Only the lines containing "pésaran" should appear in the answer, copied from the listing below.

----

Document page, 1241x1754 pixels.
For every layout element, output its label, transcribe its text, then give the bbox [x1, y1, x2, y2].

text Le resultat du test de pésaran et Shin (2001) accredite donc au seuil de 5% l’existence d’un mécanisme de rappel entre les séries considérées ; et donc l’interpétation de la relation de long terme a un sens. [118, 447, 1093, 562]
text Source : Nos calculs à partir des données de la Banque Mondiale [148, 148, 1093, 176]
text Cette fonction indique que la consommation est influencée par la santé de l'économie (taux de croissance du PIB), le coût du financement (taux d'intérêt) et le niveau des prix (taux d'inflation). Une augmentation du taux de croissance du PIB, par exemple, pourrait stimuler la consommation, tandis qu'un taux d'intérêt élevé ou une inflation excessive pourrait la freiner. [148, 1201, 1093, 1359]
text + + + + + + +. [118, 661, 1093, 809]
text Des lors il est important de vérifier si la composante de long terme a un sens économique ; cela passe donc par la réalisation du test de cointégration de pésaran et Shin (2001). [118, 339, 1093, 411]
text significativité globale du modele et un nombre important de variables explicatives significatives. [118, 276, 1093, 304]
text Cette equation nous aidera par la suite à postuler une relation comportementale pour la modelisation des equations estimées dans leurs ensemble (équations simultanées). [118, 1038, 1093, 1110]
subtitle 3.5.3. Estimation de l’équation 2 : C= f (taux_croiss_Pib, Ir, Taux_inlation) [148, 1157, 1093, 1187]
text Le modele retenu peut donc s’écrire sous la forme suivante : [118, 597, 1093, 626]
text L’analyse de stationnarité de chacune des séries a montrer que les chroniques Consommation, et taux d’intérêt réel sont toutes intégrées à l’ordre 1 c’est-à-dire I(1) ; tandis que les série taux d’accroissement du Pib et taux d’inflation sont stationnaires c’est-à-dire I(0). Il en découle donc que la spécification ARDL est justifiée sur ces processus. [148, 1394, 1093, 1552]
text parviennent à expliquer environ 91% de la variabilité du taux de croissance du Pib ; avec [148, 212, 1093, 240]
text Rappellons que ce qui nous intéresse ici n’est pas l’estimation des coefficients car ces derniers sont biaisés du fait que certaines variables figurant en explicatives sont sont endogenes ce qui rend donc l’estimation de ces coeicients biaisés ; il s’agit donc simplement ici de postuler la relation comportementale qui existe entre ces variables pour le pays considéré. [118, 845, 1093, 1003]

----

TASK ANSWER:
text Le resultat du test de pésaran et Shin (2001) accredite donc au seuil de 5% l’existence d’un mécanisme de rappel entre les séries considérées ; et donc l’interpétation de la relation de long terme a un sens. [118, 447, 1093, 562]
text Des lors il est important de vérifier si la composante de long terme a un sens économique ; cela passe donc par la réalisation du test de cointégration de pésaran et Shin (2001). [118, 339, 1093, 411]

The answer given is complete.